Work request →
Transcribe every entry exactly, with nothing added or left out.

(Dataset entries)
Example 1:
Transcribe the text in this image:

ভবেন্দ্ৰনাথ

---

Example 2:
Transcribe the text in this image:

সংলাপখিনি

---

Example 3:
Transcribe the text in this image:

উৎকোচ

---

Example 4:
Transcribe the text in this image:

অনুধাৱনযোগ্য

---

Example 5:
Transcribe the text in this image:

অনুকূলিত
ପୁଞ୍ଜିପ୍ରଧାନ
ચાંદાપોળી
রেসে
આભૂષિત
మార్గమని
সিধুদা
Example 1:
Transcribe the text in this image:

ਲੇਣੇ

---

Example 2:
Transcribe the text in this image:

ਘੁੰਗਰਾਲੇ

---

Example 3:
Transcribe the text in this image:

Response →
Example 1:
Transcribe the text in this image:

ভবেন্দ্ৰনাথ

---

Example 2:
Transcribe the text in this image:

সংলাপখিনি

---

Example 3:
Transcribe the text in this image:

উৎকোচ

---

Example 4:
Transcribe the text in this image:

অনুধাৱনযোগ্য

---

Example 5:
Transcribe the text in this image:

অনুকূলিত
ପୁଞ୍ଜିପ୍ରଧାନ
ચાંદાપોળી
রেসে
આભૂષિત
మార్గమని
সিধুদা
Example 1:
Transcribe the text in this image:

ਲੇਣੇ

---

Example 2:
Transcribe the text in this image:

ਘੁੰਗਰਾਲੇ

---

Example 3:
Transcribe the text in this image:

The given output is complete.